━━ Text under study

The current proposed rules reflect the Department's own review of the rules and recommendations from the Texas Water Well Drillers Advisory Council on the rule review proposal and rule simplification initiative. The proposed rules primarily clarify technical processes already in place, add fiberglass well casing as an approved material for casing, and clean up outdated language.

SECTION- BY- SECTION SUMMARY

The proposed amendments to §76.10 delete unnecessary language from §76.10 (A) - (C) as they are already referenced more appropriately in §76.100.

The proposed amendments to §76.62 clarify the timeframes in which the Department will review an injurious water report and take any appropriate action to notify a well owner.

The proposed amendments to §76.70 clarify the procedures a driller must take when delivering a well report, aligning the rule with the text of Texas Occupations Code, Chapter 1901.

The proposed amendments to §76.72 correct a reference to another section in the rules.

━━━━

* _Brief a_
Count the lines in the records that contain the string "TypeScript", treating uppercase and lowercase as different, and give only the number.
The records are unrelated to the text.

━━ Entries provided

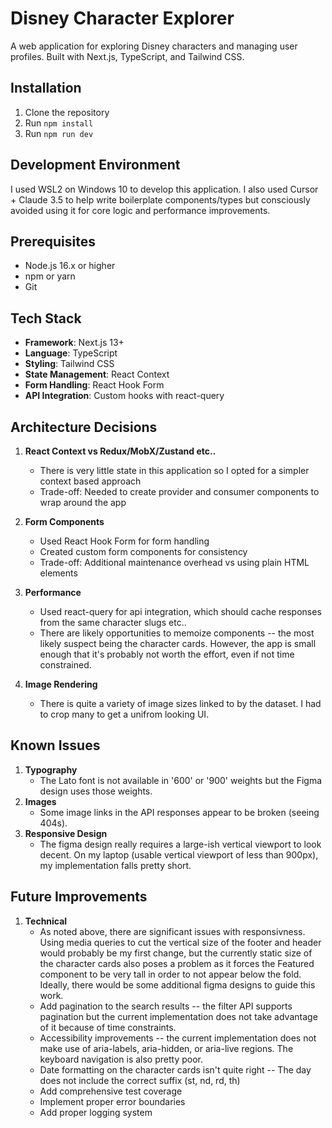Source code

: # Disney Character Explorer

A web application for exploring Disney characters and managing user profiles. Built with Next.js, TypeScript, and Tailwind CSS.

## Installation

1. Clone the repository
2. Run `npm install`
3. Run `npm run dev`

## Development Environment
I used WSL2 on Windows 10 to develop this application.
I also used Cursor + Claude 3.5 to help write boilerplate components/types but consciously avoided using it for core logic and performance improvements. 

## Prerequisites
- Node.js 16.x or higher
- npm or yarn
- Git

## Tech Stack
- **Framework**: Next.js 13+
- **Language**: TypeScript
- **Styling**: Tailwind CSS
- **State Management**: React Context
- **Form Handling**: React Hook Form
- **API Integration**: Custom hooks with react-query

## Architecture Decisions
1. **React Context vs Redux/MobX/Zustand etc..**
   - There is very little state in this application so I opted for a simpler context based approach
   - Trade-off: Needed to create provider and consumer components to wrap around the app

2. **Form Components**
   - Used React Hook Form for form handling
   - Created custom form components for consistency
   - Trade-off: Additional maintenance overhead vs using plain HTML elements

3. **Performance**
   - Used react-query for api integration, which should cache responses from the same character slugs etc..
   - There are likely opportunities to memoize components -- the most likely suspect being the character cards. However, the app is small enough that it's probably not worth the effort, even if not time constrained.

4. **Image Rendering**
   - There is quite a variety of image sizes linked to by the dataset. I had to crop many to get a unifrom looking UI.

## Known Issues

1. **Typography**
   - The Lato font is not available in '600' or '900' weights but the Figma design uses those weights.
2. **Images**
   - Some image links in the API responses appear to be broken (seeing 404s).
3. **Responsive Design**
   - The figma design really requires a large-ish vertical viewport to look decent. On my laptop (usable vertical viewport of less than 900px), my implementation falls pretty short. 


## Future Improvements

1. **Technical**
   - As noted above, there are significant issues with responsivness. Using media queries to cut the vertical size of the footer and header would probably be my first change, but the currently static size of the character cards also poses a problem as it forces the Featured component to be very tall in order to not appear below the fold. Ideally, there would be some additional figma designs to guide this work.
   - Add pagination to the search results -- the filter API supports pagination but the current implementation does not take advantage of it because of time constraints.
   - Accessibility improvements -- the current implementation does not make use of aria-labels, aria-hidden, or aria-live regions. The keyboard navigation is also pretty poor.
   - Date formatting on the character cards isn't quite right -- The day does not include the correct suffix (st, nd, rd, th)
   - Add comprehensive test coverage
   - Implement proper error boundaries
   - Add proper logging system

━━━━

* _Brief b_
Please continue the summary of the proposed water well rule amendments from the point where it stops.

* _Answer section a_
2

* _Answer section b_
The proposed amendments to §76.100 clarify the process for siting and drilling a well, add fiberglass as an approved material for casing a water well, and remove language that is no longer accurate.

The proposed amendments to §76.101 remove unnecessary language from the rule regarding defending a contested case.

The proposed amendments to §76.105 clarify the size of the cement filling when recompleting a deteriorated well.

The proposed amendments to §76.107 make a technical clarification.

The proposed amendments to §76.111 update the Department's contact information for the Water Well Driller and Pump Installer program.

FISCAL IMPACT ON STATE AND LOCAL GOVERNMENT

Brian E. Francis, Executive Director, has determined that for the first five-year period the proposed rules are in effect there will be no direct cost to state or local government as a result of enforcing or administering the proposed rules.

Mr. Francis has determined that for each year of the first five years the proposed rules are in effect, there is no estimated increase or loss in revenue to the state or local government as a result of enforcing or administering the proposed rules.

LOCAL EMPLOYMENT IMPACT STATEMENT

Mr. Francis has determined that the proposed rules will not affect the local economy, so the agency is not required to prepare a local employment impact statement under Government Code §2001.022.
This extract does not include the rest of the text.